RFC 2012 – UK Supreme Court finds that payments derived from employment services are assessable even where they are agreed to be redirected to a trust with a 3rd-party trustee

A group of companies, which ran a Glasgow football club, implemented a scheme for their key employees to avoid income tax on their annual bonuses or other compensation. Most of the compensation package for an employee might be paid by the employer to a master trust whose trustees in their discretion would use the amount to settle a sub-trust with the class of beneficiaries (usually the employee's family members) determined by them after reading a letter of suggestion from the employee.
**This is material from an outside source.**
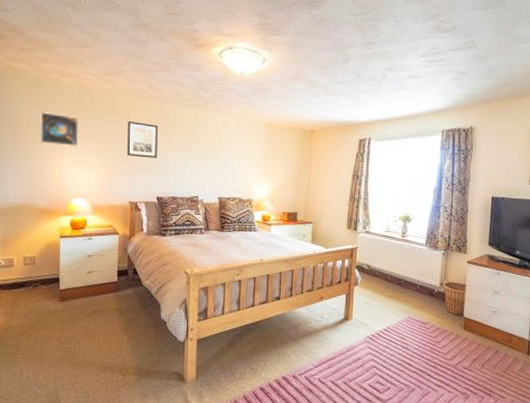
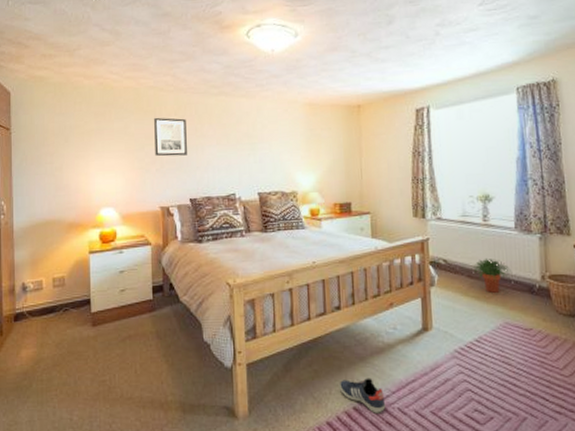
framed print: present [40,112,79,147] -> none [64,118,104,153]
sneaker: none [272,354,309,382] -> present [338,378,386,414]
potted plant: none [389,266,418,294] -> present [472,258,511,293]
The trustee of the sub-trust would lend all the funds to the employee under a long-term loan at LIBOR+1.5%, and the employee as sub-trust protector could change beneficiaries or the trustees of the sub-trust.

In finding that this scheme did not work, i.e., the payments to the master trust were taxable employment income subject to source deductions, Lord Hodge stated:

Parliament in enacting legislation for the taxation of emoluments or earnings from employment has sought to tax remuneration paid in money or money’s worth. No persuasive rationale has been advanced for excluding from the scope of this tax charge remuneration in the form of money which the employee agrees should be paid to a third party, or where he arranges or acquiesces in a transaction to that effect.

Neal Armstrong. Summary of RFC 2012 Plc v. Advocate General for Scotland, [2017] UKSC 45 under s. 6(1)(a).